- ACTIVITY 1:
In the article on the Römisch-Germanisches Zentralmuseum, who founded the museum, and in what year?
- ACTIVITY 2:
Decide whether each statement agrees with the article on the Römisch-Germanisches Zentralmuseum. Answer yes or no, and quote the words of the article that decide it.
(a) The museum belongs to the Leibniz Association.
(b) The museum had an annual budget from the year it was founded.
(c) After Lindenschmit the Elder died, his son led the museum.
- ACTIVITY 3:
Pick up the article on the Römisch-Germanisches Zentralmuseum after its last sentence, and continue it.

- TEXT FOR ANALYSIS:

╭──

Römisch-Germanisches Zentralmuseum

Römisch-Germanisches Zentralmuseum
Römisch-Germanisches Zentralmuseum
Mainz, Residenzschloss BW 2012-08-18 13-24-01.jpg
The Electoral Palace, site of 3 divisions of the Römisch-Germanisches Zentralmuseum
Established 1852
Location Mainz, Germany
Collection size The Old World and its contact zones from the Stone Age to the Middle Ages
Director Alexandra W. Busch
Website http://web.rgzm.de/

The Römisch-Germanisches Zentralmuseum (RGZM), Leibniz Research Institute for Archaeology, is headquartered in Mainz. It is supported by the Federal Republic of Germany and its states and is a member of the Leibniz Association of German research institutions.

The institution studies the Old World and its contact zones from the Stone Age to the Middle Ages. It consists of several divisions, and in addition maintains a permanent collection and through this and its numerous publications and conferences, disseminates the findings of recent research to the public.


The Römisch-Germanisches Zentralmuseum was founded in 1852 by Ludwig Lindenschmit the Elder, after the decision was taken at the 16–19 August Versammlung deutscher Geschichts- und Alterthumsforscher (Assembly of German Researchers in History and Classical Studies) in Dresden that a "central museum for Germanic and Roman artifacts" should be founded in Mainz and a "Germanic museum" should be founded in Nuremberg (the Germanisches Nationalmuseum). It was no accident that the museum was established in the city of Mainz, with its high importance in the Middle Ages, and housed in the Electoral Palace; rather these decisions symbolised the museum's national aspirations in the era of the German Confederation.

In the early years of its existence, the museum faced considerable financial and organisational problems: the support which had been promised by the historical association failed to materialise, and instead the Nuremberg museum was promised exclusivity and the governing board of the Mainz museum were pressured to amalgamate with it. Only after the foundation of the German Empire in 1871 did the museum receive an annual budget, which also made it possible for Lindenschmit to make his work there his primary pursuit; until then, he had also worked as a drawing teacher. After his death, his son Ludwig Lindenschmit the Younger took over the leadership.

╰──

- MATERIAL SHOWN:
╭──

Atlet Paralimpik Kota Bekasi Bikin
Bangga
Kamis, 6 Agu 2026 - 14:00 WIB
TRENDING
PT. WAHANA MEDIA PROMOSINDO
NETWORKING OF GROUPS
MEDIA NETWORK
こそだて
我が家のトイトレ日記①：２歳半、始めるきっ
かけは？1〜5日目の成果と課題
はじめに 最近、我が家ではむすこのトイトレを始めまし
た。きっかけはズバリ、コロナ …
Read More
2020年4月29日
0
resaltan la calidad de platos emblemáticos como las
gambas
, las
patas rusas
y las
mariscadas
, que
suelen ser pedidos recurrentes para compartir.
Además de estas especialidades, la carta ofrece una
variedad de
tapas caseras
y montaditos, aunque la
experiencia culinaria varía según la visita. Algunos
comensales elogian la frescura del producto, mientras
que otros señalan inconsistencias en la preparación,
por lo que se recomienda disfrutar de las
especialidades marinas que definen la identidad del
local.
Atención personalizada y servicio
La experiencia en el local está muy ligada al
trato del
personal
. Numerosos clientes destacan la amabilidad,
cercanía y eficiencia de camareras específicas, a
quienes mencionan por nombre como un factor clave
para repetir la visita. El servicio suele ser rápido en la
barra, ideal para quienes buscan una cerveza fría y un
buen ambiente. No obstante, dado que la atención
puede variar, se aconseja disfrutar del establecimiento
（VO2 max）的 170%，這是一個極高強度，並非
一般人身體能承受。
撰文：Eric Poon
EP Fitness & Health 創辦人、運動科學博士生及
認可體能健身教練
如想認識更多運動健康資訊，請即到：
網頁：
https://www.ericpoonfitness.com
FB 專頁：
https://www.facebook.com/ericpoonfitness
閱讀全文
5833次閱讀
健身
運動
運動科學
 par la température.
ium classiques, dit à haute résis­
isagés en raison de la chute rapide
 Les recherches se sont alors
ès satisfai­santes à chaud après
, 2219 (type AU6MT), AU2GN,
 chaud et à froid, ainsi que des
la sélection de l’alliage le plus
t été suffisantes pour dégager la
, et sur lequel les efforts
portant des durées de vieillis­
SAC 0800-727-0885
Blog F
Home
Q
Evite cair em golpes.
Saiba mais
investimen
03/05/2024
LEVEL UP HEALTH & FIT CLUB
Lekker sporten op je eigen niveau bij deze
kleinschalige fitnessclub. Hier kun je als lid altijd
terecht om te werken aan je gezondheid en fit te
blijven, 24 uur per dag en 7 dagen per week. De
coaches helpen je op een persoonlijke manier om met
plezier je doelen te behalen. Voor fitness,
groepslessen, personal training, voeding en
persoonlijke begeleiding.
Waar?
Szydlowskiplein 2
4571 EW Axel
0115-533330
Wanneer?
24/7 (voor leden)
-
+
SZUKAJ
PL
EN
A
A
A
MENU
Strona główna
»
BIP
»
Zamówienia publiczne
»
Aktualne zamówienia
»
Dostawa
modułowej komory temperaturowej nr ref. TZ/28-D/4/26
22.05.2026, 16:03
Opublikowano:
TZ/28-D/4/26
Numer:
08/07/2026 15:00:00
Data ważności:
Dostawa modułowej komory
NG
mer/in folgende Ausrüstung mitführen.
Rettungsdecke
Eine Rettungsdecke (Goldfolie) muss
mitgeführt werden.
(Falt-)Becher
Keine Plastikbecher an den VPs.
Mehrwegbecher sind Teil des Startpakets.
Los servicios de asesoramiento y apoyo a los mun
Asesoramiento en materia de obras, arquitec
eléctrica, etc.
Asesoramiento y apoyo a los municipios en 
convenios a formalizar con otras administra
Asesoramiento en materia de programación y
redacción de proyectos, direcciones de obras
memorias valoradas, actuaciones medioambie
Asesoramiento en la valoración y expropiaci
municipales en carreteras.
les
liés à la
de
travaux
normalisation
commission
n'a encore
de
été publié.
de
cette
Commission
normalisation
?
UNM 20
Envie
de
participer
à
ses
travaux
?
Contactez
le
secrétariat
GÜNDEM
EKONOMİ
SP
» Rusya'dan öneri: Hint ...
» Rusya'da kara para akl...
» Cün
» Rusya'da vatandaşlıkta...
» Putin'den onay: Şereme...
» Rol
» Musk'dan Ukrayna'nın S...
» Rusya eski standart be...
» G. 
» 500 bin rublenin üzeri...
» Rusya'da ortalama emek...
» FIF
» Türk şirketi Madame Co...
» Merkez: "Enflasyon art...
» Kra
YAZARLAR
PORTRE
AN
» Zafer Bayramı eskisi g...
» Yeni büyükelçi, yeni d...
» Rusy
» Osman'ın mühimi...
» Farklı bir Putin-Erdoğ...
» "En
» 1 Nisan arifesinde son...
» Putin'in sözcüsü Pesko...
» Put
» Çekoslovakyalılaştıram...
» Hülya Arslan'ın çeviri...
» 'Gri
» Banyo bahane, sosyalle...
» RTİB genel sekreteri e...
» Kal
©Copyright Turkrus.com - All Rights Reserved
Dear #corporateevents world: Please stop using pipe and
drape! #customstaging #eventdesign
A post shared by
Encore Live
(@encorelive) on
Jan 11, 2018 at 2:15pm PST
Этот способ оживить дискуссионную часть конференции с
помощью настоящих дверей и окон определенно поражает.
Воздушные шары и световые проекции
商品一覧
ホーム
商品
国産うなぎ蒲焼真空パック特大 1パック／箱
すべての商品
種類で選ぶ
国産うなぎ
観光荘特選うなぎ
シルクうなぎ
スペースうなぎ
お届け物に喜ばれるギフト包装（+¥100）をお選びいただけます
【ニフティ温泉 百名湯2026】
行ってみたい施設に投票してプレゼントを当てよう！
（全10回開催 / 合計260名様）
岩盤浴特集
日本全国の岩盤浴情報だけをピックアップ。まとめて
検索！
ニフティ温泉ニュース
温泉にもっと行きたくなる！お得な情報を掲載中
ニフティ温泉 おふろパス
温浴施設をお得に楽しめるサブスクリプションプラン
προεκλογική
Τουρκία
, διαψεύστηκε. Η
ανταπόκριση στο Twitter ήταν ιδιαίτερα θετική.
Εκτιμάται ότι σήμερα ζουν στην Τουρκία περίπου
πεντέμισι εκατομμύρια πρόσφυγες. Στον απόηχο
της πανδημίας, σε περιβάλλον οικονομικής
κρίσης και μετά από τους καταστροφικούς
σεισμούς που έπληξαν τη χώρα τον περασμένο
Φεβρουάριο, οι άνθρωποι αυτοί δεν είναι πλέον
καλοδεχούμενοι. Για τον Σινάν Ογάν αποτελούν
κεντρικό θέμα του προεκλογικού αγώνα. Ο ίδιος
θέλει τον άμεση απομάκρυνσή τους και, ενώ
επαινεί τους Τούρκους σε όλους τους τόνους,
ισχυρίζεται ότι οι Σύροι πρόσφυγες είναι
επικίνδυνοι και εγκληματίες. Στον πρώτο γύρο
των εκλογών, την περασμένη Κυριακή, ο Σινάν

╰──

- TASK ANSWER 1:
Ludwig Lindenschmit the Elder founded it in 1852.

- TASK ANSWER 2:
(a) Yes: "is a member of the Leibniz Association of German research institutions"
(b) No: "Only after the foundation of the German Empire in 1871 did the museum receive an annual budget"
(c) Yes: "After his death, his son Ludwig Lindenschmit the Younger took over the leadership."

- TASK ANSWER 3:
In 1900 Karl Schumacher [Wikidata] became the first director of the museum, a position which he would hold for 25 years. He increased its size from four to 27 rooms of exhibits, had further copies and reconstructions created in the museum's own workshop and published 297 works under his own name in addition to numerous catalogues, in particular the three-volume Siedlungs- und Kulturgeschichte der Rheinlande.[1]

The elder Lindenschmit conceived of the museum as a research collection of copies, which would include all significant finds made in Germany, or even the whole of Europe, in order to facilitate comparative studies. The museum in Mainz still has the character of a research collection, aimed more at scholars and those interested in the field than at the public in general. In recent years, the museum has also offered "programmes for instructors" and special exhibitions devoted to current research. Although the institution has at times also taken some responsibility for heritage preservation in Rhenish Hesse, including conducting their own excavations, the restoration workshops still constitute today the foundation of their scholarly work, while field investigations are primarily conducted by the annexes in Neuwied and Mayen.

In early December 2007, the museum announced plans for a new building on the southern edge of Mainz, next to the Museum of Ancient Seafaring which is one of its annexes.[2]

Some major German archaeologists have worked and work at the Römisch-Germanisches Zentralmuseum, including Ludwig Lindenschmit the Younger, Paul Reinecke, Friedrich Behn, Kurt Böhner, Konrad Weidemann, Markus Egg and Falko Daim. Alexandra W. Busch has been Director General since October 2018.

Research emphases

Researchers from different divisions work together on emphasised themes which cross boundaries between divisions and periods:

  • Early hominid expansions and the colonisation of western Eurasia (e.g., excavation of the find of homo georgicus at Dmanisi in Georgia)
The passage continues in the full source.